Éléonore Maginot, responsable achats IT & équipements techniques, Région Centre

"Nous nous battons tous les jours contre l'image de cost killer."

Éléonore Maginot a fait ses armes dans le privé en tant que chef de projet sur l'externalisation des process d'approvisionnement des catégories C, pour des clients grands comptes tels que Veolia et GDF. À tout juste 25 ans, cette jeune acheteuse a rejoint, en septembre 2013, la nouvelle direction achats du conseil régional de la Région Centre, dirigée par Marc Sauvage - également président de la Compagnie des dirigeants et acheteurs de France (CDAF) -, en tant qu'acheteuse IT et équipements techniques.

Pourquoi avez-vous postulé dans le public?

J'avais rencontré Marc Sauvage aux Trophées des achats de la CDAF, quand j'étais étudiante. À l'époque, il travaillait encore pour Bouygues Telecom. Lorsqu'il est passé au conseil régional, j'ai vu qu'il y avait des recrutements en cours et, bien que ne connaissant pas particulièrement les achats publics, l'idée de travailler avec Marc Sauvage, lui-même issu du privé, m'a incitée à postuler.

Achats publics, achats privés, même métier?

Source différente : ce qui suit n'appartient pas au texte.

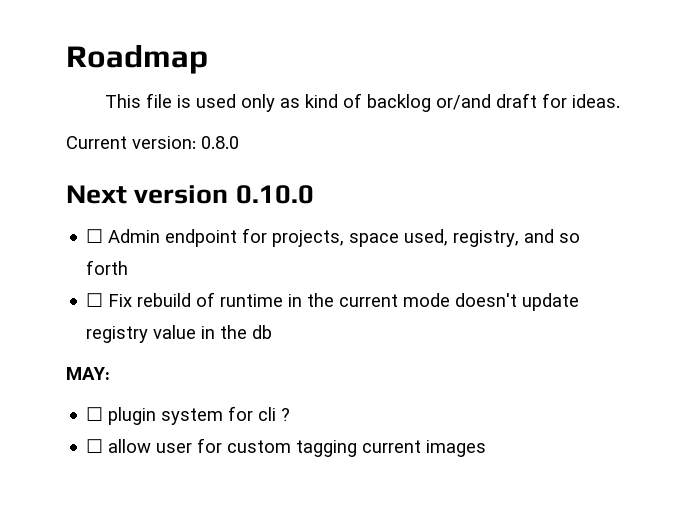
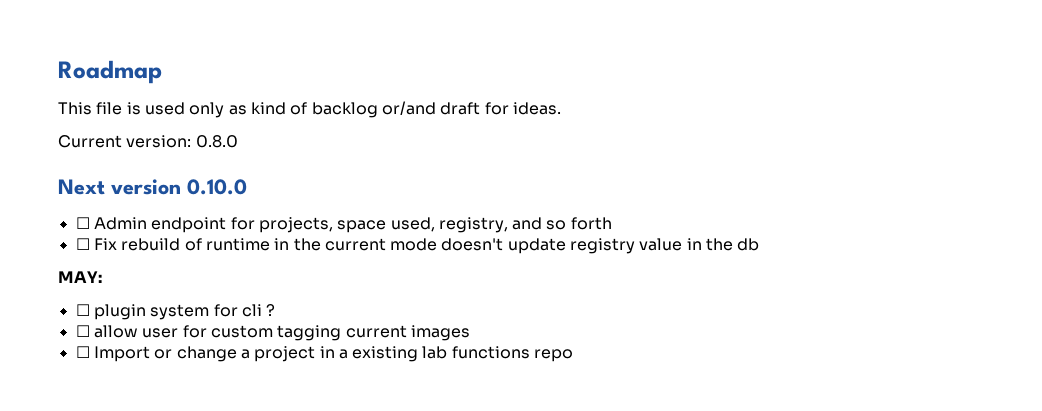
(487, 448) none -> [75,346,574,362] // ☐ Import or change a project in a existing lab functions repo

Les fondamentaux restent les mêmes: on est là pour maîtriser les coûts, faire coller le besoin avec le tissu des fournisseurs et rechercher l'innovation. Ce qui fait la différence, ce sont les moyens. Dans le privé, lorsque l'on a un petit besoin, il est très facile et rapide d'avoir un devis et de passer une commande. Dans le public, on n'a pas le choix: dès le premier euro, il faut respecter les procédures. Quand je suis arrivée, j'ai donc dû me familiariser avec le code des marchés publics et intégrer le fait que ce n'est pas le besoin qui fait la procédure, mais le montant.

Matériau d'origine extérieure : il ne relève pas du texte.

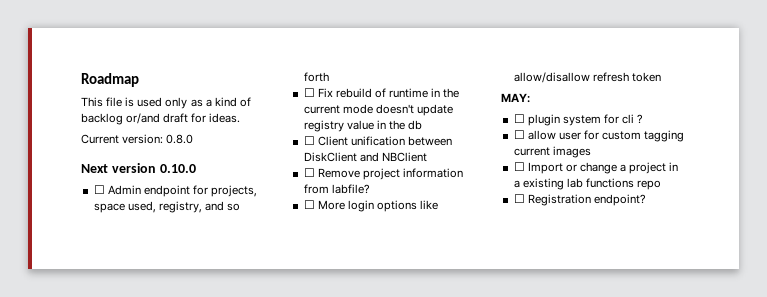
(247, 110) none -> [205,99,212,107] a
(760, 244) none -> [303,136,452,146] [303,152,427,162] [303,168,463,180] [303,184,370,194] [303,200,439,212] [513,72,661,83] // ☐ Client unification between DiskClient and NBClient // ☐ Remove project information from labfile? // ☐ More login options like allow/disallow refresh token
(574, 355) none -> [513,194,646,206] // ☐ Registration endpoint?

Qu'est-ce qui vous séduit dans le public?

Ce qui me motive, c'est de contribuer, à mon échelle, à la diminution des dépenses publiques. Et quand je paie mes impôts, j'essaie de m'imaginer ce que cela donne au niveau de mes marchés.

Vous voyez-vous comme un "cost killer" public?

Non ! Nous nous battons tous les jours contre cette image. Nous essayons, certes, de faire baisser les prix mais, en fonction de la qualité dont nous avons besoin, et nous tâchons d'intégrer dans nos marchés des données RSE, des données achats responsables, des clauses environnementales, etc. Nous ne braquons pas un projecteur dans les yeux de nos fournisseurs pour leur demander de baisser leurs prix ! Nous ne sommes pas très attractifs, au niveau marchés publics car cela fait peur aux entreprises ; nous devons donc étendre notre communication auprès d'eux afin qu'ils répondent à nos marchés et nous ne pouvons pas faire cela si, derrière, nous les tuons lors de négociations en pratiquant le cost killing.